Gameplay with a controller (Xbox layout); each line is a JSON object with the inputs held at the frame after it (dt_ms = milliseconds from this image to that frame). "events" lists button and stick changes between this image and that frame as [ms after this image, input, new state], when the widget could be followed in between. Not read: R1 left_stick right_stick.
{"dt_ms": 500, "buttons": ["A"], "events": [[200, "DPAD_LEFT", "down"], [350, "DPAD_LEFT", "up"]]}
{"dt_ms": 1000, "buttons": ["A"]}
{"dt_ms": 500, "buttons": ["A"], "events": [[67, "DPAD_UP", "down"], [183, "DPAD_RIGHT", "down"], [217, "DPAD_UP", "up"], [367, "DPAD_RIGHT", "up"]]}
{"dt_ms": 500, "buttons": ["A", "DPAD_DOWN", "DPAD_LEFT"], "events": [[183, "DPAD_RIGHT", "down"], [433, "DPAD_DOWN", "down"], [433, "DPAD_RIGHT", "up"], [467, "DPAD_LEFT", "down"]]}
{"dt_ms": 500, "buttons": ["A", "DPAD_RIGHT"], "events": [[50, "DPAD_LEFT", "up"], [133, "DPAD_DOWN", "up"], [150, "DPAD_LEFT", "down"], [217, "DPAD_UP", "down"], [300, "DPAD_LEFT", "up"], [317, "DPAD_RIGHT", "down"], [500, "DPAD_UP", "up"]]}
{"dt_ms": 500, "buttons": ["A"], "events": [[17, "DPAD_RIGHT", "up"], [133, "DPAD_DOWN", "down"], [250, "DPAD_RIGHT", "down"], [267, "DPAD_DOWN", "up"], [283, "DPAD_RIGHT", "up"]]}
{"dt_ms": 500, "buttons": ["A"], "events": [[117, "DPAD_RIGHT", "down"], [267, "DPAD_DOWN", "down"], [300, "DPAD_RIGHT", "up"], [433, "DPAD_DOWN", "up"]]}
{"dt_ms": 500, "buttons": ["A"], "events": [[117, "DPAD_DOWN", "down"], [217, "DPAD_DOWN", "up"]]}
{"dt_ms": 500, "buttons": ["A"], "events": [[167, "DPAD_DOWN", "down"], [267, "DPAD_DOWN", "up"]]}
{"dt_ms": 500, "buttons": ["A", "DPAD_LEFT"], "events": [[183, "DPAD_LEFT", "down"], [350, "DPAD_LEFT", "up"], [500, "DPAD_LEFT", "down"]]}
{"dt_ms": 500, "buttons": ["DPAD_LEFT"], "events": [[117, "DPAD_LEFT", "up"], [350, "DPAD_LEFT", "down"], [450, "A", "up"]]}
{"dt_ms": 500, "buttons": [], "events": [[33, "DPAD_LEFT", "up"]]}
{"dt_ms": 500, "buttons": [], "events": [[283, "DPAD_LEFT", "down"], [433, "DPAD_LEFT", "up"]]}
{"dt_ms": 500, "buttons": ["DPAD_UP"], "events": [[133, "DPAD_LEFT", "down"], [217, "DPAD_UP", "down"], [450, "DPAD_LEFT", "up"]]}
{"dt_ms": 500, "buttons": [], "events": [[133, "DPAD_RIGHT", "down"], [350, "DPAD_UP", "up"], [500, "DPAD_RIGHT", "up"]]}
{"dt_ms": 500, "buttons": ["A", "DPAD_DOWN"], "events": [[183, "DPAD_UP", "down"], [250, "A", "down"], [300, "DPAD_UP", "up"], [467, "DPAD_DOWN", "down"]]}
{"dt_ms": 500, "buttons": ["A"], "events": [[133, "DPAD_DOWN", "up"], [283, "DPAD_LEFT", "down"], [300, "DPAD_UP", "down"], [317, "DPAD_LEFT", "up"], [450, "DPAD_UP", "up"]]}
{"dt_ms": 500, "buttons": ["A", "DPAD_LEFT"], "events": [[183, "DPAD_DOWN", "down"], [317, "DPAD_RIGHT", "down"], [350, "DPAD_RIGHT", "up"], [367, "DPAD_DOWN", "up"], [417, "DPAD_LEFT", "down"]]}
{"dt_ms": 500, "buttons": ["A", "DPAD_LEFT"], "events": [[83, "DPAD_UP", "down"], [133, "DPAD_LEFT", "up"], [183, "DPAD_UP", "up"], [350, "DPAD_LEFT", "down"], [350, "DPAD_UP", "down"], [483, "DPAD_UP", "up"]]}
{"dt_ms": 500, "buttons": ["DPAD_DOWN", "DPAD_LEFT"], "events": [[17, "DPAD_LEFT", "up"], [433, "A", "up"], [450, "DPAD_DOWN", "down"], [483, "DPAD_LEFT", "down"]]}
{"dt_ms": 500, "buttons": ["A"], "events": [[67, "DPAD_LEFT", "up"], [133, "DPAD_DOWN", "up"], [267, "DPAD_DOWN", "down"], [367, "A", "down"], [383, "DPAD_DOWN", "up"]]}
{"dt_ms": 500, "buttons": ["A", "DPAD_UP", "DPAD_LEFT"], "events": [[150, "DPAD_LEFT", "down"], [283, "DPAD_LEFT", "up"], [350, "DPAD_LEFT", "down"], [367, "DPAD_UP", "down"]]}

**Aim of the exercise:** Once more, write out the entries exactly as they were written.

**Expected answer:**
Gameplay with a controller (Xbox layout); each line is a JSON object with the inputs held at the frame after it (dt_ms = milliseconds from this image to that frame). "events" lists button and stick changes between this image and that frame as [ms after this image, input, new state], when the widget could be followed in between. Not read: R1 left_stick right_stick.
{"dt_ms": 500, "buttons": ["A"], "events": [[200, "DPAD_LEFT", "down"], [350, "DPAD_LEFT", "up"]]}
{"dt_ms": 1000, "buttons": ["A"]}
{"dt_ms": 500, "buttons": ["A"], "events": [[67, "DPAD_UP", "down"], [183, "DPAD_RIGHT", "down"], [217, "DPAD_UP", "up"], [367, "DPAD_RIGHT", "up"]]}
{"dt_ms": 500, "buttons": ["A", "DPAD_DOWN", "DPAD_LEFT"], "events": [[183, "DPAD_RIGHT", "down"], [433, "DPAD_DOWN", "down"], [433, "DPAD_RIGHT", "up"], [467, "DPAD_LEFT", "down"]]}
{"dt_ms": 500, "buttons": ["A", "DPAD_RIGHT"], "events": [[50, "DPAD_LEFT", "up"], [133, "DPAD_DOWN", "up"], [150, "DPAD_LEFT", "down"], [217, "DPAD_UP", "down"], [300, "DPAD_LEFT", "up"], [317, "DPAD_RIGHT", "down"], [500, "DPAD_UP", "up"]]}
{"dt_ms": 500, "buttons": ["A"], "events": [[17, "DPAD_RIGHT", "up"], [133, "DPAD_DOWN", "down"], [250, "DPAD_RIGHT", "down"], [267, "DPAD_DOWN", "up"], [283, "DPAD_RIGHT", "up"]]}
{"dt_ms": 500, "buttons": ["A"], "events": [[117, "DPAD_RIGHT", "down"], [267, "DPAD_DOWN", "down"], [300, "DPAD_RIGHT", "up"], [433, "DPAD_DOWN", "up"]]}
{"dt_ms": 500, "buttons": ["A"], "events": [[117, "DPAD_DOWN", "down"], [217, "DPAD_DOWN", "up"]]}
{"dt_ms": 500, "buttons": ["A"], "events": [[167, "DPAD_DOWN", "down"], [267, "DPAD_DOWN", "up"]]}
{"dt_ms": 500, "buttons": ["A", "DPAD_LEFT"], "events": [[183, "DPAD_LEFT", "down"], [350, "DPAD_LEFT", "up"], [500, "DPAD_LEFT", "down"]]}
{"dt_ms": 500, "buttons": ["DPAD_LEFT"], "events": [[117, "DPAD_LEFT", "up"], [350, "DPAD_LEFT", "down"], [450, "A", "up"]]}
{"dt_ms": 500, "buttons": [], "events": [[33, "DPAD_LEFT", "up"]]}
{"dt_ms": 500, "buttons": [], "events": [[283, "DPAD_LEFT", "down"], [433, "DPAD_LEFT", "up"]]}
{"dt_ms": 500, "buttons": ["DPAD_UP"], "events": [[133, "DPAD_LEFT", "down"], [217, "DPAD_UP", "down"], [450, "DPAD_LEFT", "up"]]}
{"dt_ms": 500, "buttons": [], "events": [[133, "DPAD_RIGHT", "down"], [350, "DPAD_UP", "up"], [500, "DPAD_RIGHT", "up"]]}
{"dt_ms": 500, "buttons": ["A", "DPAD_DOWN"], "events": [[183, "DPAD_UP", "down"], [250, "A", "down"], [300, "DPAD_UP", "up"], [467, "DPAD_DOWN", "down"]]}
{"dt_ms": 500, "buttons": ["A"], "events": [[133, "DPAD_DOWN", "up"], [283, "DPAD_LEFT", "down"], [300, "DPAD_UP", "down"], [317, "DPAD_LEFT", "up"], [450, "DPAD_UP", "up"]]}
{"dt_ms": 500, "buttons": ["A", "DPAD_LEFT"], "events": [[183, "DPAD_DOWN", "down"], [317, "DPAD_RIGHT", "down"], [350, "DPAD_RIGHT", "up"], [367, "DPAD_DOWN", "up"], [417, "DPAD_LEFT", "down"]]}
{"dt_ms": 500, "buttons": ["A", "DPAD_LEFT"], "events": [[83, "DPAD_UP", "down"], [133, "DPAD_LEFT", "up"], [183, "DPAD_UP", "up"], [350, "DPAD_LEFT", "down"], [350, "DPAD_UP", "down"], [483, "DPAD_UP", "up"]]}
{"dt_ms": 500, "buttons": ["DPAD_DOWN", "DPAD_LEFT"], "events": [[17, "DPAD_LEFT", "up"], [433, "A", "up"], [450, "DPAD_DOWN", "down"], [483, "DPAD_LEFT", "down"]]}
{"dt_ms": 500, "buttons": ["A"], "events": [[67, "DPAD_LEFT", "up"], [133, "DPAD_DOWN", "up"], [267, "DPAD_DOWN", "down"], [367, "A", "down"], [383, "DPAD_DOWN", "up"]]}
{"dt_ms": 500, "buttons": ["A", "DPAD_UP", "DPAD_LEFT"], "events": [[150, "DPAD_LEFT", "down"], [283, "DPAD_LEFT", "up"], [350, "DPAD_LEFT", "down"], [367, "DPAD_UP", "down"]]}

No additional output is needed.